Filter these entries down to lines holding "GUARE".

Page-level text extractions:

..............................

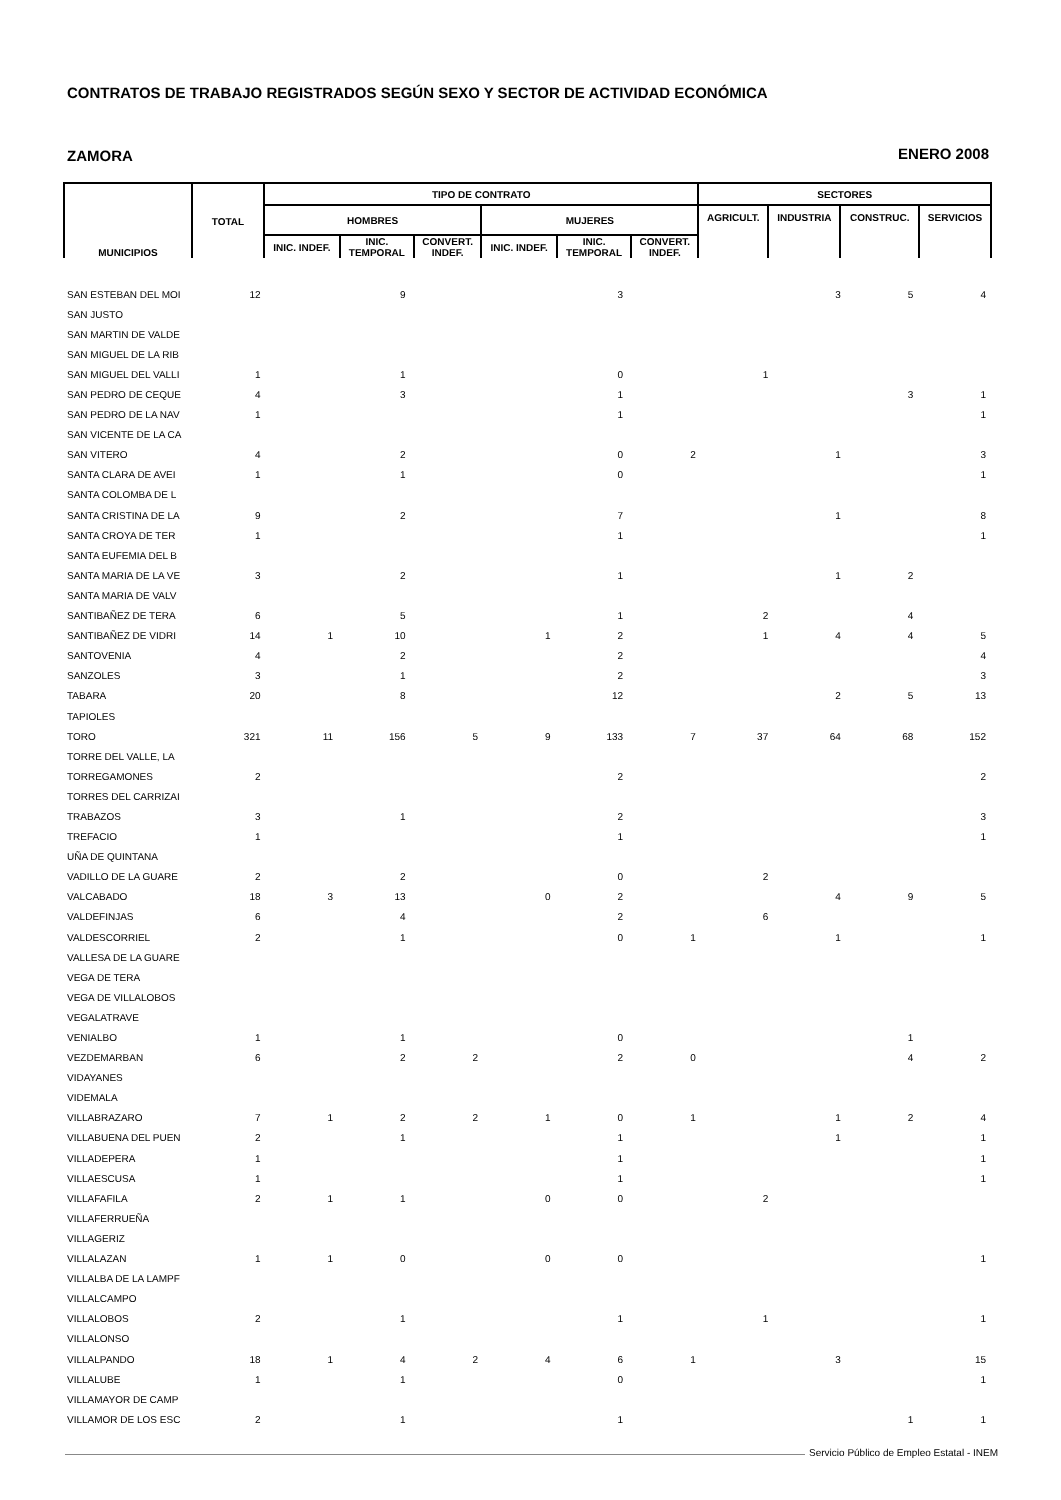CONTRATOS DE TRABAJO REGISTRADOS SEGÚN SEXO Y SECTOR DE ACTIVIDAD ECONÓMICA
ZAMORA ENERO 2008
| MUNICIPIOS | TOTAL | TIPO DE CONTRATO | | | | | | SECTORES | | | |
| --- | --- | --- | --- | --- | --- | --- | --- | --- | --- | --- | --- |
| | | HOMBRES | | | MUJERES | | | AGRICULT. | INDUSTRIA | CONSTRUC. | SERVICIOS |
| | | INIC. INDEF. | INIC. TEMPORAL | CONVERT. INDEF. | INIC. INDEF. | INIC. TEMPORAL | CONVERT. INDEF. | | | | |
| SAN ESTEBAN DEL MOI | 12 | | 9 | | | 3 | | | 3 | 5 | 4 |
| SAN JUSTO | | | | | | | | | | | |
| SAN MARTIN DE VALDE | | | | | | | | | | | |
| SAN MIGUEL DE LA RIB | | | | | | | | | | | |
| SAN MIGUEL DEL VALLI | 1 | | 1 | | | 0 | | 1 | | | |
| SAN PEDRO DE CEQUE | 4 | | 3 | | | 1 | | | | 3 | 1 |
| SAN PEDRO DE LA NAV | 1 | | | | | 1 | | | | | 1 |
| SAN VICENTE DE LA CA | | | | | | | | | | | |
| SAN VITERO | 4 | | 2 | | | 0 | 2 | | 1 | | 3 |
| SANTA CLARA DE AVEI | 1 | | 1 | | | 0 | | | | | 1 |
| SANTA COLOMBA DE L | | | | | | | | | | | |
| SANTA CRISTINA DE LA | 9 | | 2 | | | 7 | | | 1 | | 8 |
| SANTA CROYA DE TER | 1 | | | | | 1 | | | | | 1 |
| SANTA EUFEMIA DEL B | | | | | | | | | | | |
| SANTA MARIA DE LA VE | 3 | | 2 | | | 1 | | | 1 | 2 | |
| SANTA MARIA DE VALV | | | | | | | | | | | |
| SANTIBAÑEZ DE TERA | 6 | | 5 | | | 1 | | 2 | | 4 | |
| SANTIBAÑEZ DE VIDRI | 14 | 1 | 10 | | 1 | 2 | | 1 | 4 | 4 | 5 |
| SANTOVENIA | 4 | | 2 | | | 2 | | | | | 4 |
| SANZOLES | 3 | | 1 | | | 2 | | | | | 3 |
| TABARA | 20 | | 8 | | | 12 | | | 2 | 5 | 13 |
| TAPIOLES | | | | | | | | | | | |
| TORO | 321 | 11 | 156 | 5 | 9 | 133 | 7 | 37 | 64 | 68 | 152 |
| TORRE DEL VALLE, LA | | | | | | | | | | | |
| TORREGAMONES | 2 | | | | | 2 | | | | | 2 |
| TORRES DEL CARRIZAI | | | | | | | | | | | |
| TRABAZOS | 3 | | 1 | | | 2 | | | | | 3 |
| TREFACIO | 1 | | | | | 1 | | | | | 1 |
| UÑA DE QUINTANA | | | | | | | | | | | |
| VADILLO DE LA GUARE | 2 | | 2 | | | 0 | | 2 | | | |
| VALCABADO | 18 | 3 | 13 | | 0 | 2 | | | 4 | 9 | 5 |
| VALDEFINJAS | 6 | | 4 | | | 2 | | 6 | | | |
| VALDESCORRIEL | 2 | | 1 | | | 0 | 1 | | 1 | | 1 |
| VALLESA DE LA GUARE | | | | | | | | | | | |
| VEGA DE TERA | | | | | | | | | | | |
| VEGA DE VILLALOBOS | | | | | | | | | | | |
| VEGALATRAVE | | | | | | | | | | | |
| VENIALBO | 1 | | 1 | | | 0 | | | | 1 | |
| VEZDEMARBAN | 6 | | 2 | 2 | | 2 | 0 | | | 4 | 2 |
| VIDAYANES | | | | | | | | | | | |
| VIDEMALA | | | | | | | | | | | |
| VILLABRAZARO | 7 | 1 | 2 | 2 | 1 | 0 | 1 | | 1 | 2 | 4 |
| VILLABUENA DEL PUEN | 2 | | 1 | | | 1 | | | 1 | | 1 |
| VILLADEPERA | 1 | | | | | 1 | | | | | 1 |
| VILLAESCUSA | 1 | | | | | 1 | | | | | 1 |
| VILLAFAFILA | 2 | 1 | 1 | | 0 | 0 | | 2 | | | |
| VILLAFERRUEÑA | | | | | | | | | | | |
| VILLAGERIZ | | | | | | | | | | | |
| VILLALAZAN | 1 | 1 | 0 | | 0 | 0 | | | | | 1 |
| VILLALBA DE LA LAMPF | | | | | | | | | | | |
| VILLALCAMPO | | | | | | | | | | | |
| VILLALOBOS | 2 | | 1 | | | 1 | | 1 | | | 1 |
| VILLALONSO | | | | | | | | | | | |
| VILLALPANDO | 18 | 1 | 4 | 2 | 4 | 6 | 1 | | 3 | | 15 |
| VILLALUBE | 1 | | 1 | | | 0 | | | | | 1 |
| VILLAMAYOR DE CAMP | | | | | | | | | | | |
| VILLAMOR DE LOS ESC | 2 | | 1 | | | 1 | | | | 1 | 1 |
Servicio Público de Empleo Estatal - INEM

..............................

OUTPUT FOR THIS TASK:
| VADILLO DE LA GUARE | 2 | | 2 | | | 0 | | 2 | | | |
| VALLESA DE LA GUARE | | | | | | | | | | | |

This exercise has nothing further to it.